- [Try it]:
Repeat the passage of the article on Delegate Hodges' distance learning bill word for word, from "Hodges’ bill specifically" to "learning on students.".
═══ Excerpt ═══
Delegate Keith Hodges, during Virginia’s Special General Assembly Session convened in August 2020, introduced legislation (HB 5095) requesting the Department of Health to develop criteria for assessing the long-term impact of distance learning on students and to collect, and make available, that data and information to help legislators, agencies and school divisions make informed decisions regarding in-person education versus virtual learning during the COVID-19 public health emergency.

 

“The children of our Commonwealth and the district I serve are our future,” Hodges said. “While I understand the health needs and tough decisions our school districts and school boards are having to make amid this COVID-19 crisis in real time, we must start looking to the future and what the long-term impacts will be on students.”

 

Among Hodges’ concerns include the disparity between students who have access to broadband and those who do not, students who have parents who continue to work full time during the pandemic and don’t have the same personal attention to their studies as others, the loss of socialization lessons from keeping students apart, and the mental health impact on young people.

 

Hodges’ bill specifically requests that the Department of Health work in cooperation with the Department of Education and representatives of the Virginia Chapter of the American Academy of Pediatrics and other appropriate stakeholders to develop specific criteria for assessing the long-term impact of distance learning on students.

 

“We would like to see the Department of Health complete its work and make such criteria available on a website maintained by the Department of Health by November 30 of this year,” Hodges said. “This will give the community access to this vital information in the same way that we are all given access to the impact of the virus itself.”

 

Hodges hopes that with this data every school board in the Commonwealth will consider the criteria for assessing the long-term impact of distance learning on students and the data and information collected will help support any future decisions made about when to open schools for in-person education during the COVID-19 public health emergency.
═══ Extracted records ═══
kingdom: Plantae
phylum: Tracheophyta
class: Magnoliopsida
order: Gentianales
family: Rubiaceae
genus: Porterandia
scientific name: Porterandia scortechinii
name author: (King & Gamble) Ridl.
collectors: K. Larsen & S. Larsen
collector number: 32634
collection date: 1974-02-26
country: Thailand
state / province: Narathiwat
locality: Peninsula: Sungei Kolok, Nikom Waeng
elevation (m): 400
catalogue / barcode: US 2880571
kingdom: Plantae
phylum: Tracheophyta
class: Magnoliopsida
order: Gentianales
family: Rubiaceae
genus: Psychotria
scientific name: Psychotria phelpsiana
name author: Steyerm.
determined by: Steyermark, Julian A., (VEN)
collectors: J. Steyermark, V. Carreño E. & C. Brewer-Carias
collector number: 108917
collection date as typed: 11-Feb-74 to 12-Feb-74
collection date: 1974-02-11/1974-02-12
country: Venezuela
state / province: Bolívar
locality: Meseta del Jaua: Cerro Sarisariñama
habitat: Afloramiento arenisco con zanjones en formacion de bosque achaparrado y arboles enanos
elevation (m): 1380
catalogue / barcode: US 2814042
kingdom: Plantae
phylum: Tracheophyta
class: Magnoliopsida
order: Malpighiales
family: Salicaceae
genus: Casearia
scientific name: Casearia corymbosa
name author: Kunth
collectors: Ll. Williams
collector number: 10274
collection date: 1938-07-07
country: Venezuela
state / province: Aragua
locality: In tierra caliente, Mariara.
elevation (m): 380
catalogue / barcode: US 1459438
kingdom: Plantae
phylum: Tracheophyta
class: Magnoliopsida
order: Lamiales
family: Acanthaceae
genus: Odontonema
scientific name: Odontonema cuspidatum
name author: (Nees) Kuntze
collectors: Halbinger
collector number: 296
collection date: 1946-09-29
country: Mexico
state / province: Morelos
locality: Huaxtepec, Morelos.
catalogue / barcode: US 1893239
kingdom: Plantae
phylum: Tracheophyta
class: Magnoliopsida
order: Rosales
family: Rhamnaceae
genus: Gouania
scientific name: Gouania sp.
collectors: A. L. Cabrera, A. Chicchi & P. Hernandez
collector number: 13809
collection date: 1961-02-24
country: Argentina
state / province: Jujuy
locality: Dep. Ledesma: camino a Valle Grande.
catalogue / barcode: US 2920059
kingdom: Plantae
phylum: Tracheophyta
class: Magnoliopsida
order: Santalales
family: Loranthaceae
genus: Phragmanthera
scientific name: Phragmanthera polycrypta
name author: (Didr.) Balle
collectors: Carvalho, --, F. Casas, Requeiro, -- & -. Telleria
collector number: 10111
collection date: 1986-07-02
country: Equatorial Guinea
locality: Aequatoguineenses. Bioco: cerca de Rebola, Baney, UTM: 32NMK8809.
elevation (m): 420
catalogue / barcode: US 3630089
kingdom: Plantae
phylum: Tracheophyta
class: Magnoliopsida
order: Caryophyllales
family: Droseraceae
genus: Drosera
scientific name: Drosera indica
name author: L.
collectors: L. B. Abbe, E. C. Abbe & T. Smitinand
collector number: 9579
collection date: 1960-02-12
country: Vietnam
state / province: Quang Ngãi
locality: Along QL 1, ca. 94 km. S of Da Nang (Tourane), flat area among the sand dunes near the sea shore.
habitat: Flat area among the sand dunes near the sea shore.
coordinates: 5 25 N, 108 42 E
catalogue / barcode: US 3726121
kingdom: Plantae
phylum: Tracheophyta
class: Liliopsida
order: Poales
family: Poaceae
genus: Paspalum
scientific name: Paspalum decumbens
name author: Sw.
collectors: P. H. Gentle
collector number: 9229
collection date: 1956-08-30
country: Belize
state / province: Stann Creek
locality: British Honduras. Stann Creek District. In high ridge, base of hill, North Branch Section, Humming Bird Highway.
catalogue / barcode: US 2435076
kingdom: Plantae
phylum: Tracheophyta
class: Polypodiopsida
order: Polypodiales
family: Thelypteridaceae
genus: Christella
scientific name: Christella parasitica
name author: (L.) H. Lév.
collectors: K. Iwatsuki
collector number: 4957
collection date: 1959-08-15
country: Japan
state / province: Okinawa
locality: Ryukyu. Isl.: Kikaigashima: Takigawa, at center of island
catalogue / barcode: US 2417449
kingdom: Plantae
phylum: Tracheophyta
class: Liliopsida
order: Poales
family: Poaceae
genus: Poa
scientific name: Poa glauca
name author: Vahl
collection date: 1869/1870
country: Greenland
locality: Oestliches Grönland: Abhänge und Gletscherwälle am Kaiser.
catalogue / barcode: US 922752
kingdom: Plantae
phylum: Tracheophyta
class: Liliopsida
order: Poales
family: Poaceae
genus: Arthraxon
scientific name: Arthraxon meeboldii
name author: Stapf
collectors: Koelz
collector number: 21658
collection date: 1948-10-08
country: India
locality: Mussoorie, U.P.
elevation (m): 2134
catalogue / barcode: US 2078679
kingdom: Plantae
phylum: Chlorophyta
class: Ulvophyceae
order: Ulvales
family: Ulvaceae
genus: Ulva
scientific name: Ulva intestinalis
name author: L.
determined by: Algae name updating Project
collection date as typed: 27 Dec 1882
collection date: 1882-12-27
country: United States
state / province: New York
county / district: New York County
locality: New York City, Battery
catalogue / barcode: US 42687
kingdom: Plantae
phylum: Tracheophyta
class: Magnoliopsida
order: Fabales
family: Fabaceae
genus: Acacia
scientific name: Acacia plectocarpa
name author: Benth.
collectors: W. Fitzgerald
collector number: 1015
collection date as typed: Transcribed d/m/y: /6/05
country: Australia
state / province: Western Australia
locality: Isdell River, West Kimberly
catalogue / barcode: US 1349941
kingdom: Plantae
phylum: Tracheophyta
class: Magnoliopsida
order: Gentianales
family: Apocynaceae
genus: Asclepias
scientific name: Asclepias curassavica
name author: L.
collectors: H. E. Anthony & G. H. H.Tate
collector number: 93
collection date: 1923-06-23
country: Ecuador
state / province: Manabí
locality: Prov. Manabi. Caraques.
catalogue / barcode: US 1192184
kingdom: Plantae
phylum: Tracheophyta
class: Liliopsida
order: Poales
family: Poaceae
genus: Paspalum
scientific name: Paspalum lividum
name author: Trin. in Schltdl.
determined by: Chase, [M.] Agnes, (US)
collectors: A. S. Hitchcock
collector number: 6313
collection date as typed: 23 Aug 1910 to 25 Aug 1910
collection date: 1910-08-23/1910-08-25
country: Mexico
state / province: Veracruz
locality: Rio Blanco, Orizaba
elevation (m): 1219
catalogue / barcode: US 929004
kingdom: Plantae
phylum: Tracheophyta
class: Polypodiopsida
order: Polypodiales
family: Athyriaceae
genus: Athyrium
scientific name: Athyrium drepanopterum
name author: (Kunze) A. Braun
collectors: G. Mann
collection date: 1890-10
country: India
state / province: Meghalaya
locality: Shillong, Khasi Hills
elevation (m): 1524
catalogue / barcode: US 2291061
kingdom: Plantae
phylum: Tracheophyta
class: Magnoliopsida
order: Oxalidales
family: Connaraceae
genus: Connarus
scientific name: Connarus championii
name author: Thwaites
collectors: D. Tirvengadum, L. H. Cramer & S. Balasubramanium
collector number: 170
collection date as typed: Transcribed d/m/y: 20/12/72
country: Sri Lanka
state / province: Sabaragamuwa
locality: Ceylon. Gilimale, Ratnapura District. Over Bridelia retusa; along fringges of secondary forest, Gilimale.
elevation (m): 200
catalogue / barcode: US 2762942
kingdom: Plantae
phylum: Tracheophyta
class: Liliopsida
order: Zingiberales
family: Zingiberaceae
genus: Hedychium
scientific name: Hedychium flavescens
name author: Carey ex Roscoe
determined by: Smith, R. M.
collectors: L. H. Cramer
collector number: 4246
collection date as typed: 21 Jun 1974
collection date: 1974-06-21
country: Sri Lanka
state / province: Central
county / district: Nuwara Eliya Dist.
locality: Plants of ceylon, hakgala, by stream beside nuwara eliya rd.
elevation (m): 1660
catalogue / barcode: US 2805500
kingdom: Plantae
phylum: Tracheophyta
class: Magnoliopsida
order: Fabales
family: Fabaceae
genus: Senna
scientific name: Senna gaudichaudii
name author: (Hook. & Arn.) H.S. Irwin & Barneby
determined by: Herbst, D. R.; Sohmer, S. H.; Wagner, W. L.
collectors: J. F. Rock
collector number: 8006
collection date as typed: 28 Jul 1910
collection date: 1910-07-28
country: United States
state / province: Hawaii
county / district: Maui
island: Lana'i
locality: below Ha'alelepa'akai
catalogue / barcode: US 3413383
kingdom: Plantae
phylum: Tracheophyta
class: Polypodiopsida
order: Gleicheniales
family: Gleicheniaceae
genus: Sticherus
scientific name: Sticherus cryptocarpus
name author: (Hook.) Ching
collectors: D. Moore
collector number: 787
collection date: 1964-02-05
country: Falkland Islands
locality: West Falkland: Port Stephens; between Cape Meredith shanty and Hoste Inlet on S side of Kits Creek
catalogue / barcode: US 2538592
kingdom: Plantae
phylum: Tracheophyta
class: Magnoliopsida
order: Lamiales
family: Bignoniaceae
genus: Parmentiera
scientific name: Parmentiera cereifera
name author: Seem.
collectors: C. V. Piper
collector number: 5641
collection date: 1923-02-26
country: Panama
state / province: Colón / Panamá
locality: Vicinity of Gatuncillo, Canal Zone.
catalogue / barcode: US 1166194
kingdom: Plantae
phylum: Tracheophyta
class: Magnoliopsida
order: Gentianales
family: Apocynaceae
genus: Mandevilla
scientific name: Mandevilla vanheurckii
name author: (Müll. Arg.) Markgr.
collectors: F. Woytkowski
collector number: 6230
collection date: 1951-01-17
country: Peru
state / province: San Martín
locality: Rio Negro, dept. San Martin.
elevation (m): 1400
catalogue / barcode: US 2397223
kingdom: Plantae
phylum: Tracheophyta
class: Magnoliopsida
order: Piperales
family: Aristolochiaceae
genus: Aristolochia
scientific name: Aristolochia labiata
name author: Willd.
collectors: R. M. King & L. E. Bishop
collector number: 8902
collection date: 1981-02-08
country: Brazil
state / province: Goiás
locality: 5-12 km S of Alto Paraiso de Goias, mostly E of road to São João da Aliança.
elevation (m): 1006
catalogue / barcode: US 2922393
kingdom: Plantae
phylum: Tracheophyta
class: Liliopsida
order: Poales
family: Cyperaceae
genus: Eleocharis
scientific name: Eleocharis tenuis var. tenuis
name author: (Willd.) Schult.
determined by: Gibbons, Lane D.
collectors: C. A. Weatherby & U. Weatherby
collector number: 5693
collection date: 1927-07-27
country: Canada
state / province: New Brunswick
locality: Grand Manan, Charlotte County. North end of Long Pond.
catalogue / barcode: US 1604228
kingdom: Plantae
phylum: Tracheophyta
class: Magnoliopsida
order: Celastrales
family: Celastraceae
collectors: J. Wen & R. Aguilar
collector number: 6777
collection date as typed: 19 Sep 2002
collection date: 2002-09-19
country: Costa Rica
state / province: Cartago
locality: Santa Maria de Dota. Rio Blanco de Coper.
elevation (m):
═══
- [Result of this exercise]:
Hodges’ bill specifically requests that the Department of Health work in cooperation with the Department of Education and representatives of the Virginia Chapter of the American Academy of Pediatrics and other appropriate stakeholders to develop specific criteria for assessing the long-term impact of distance learning on students.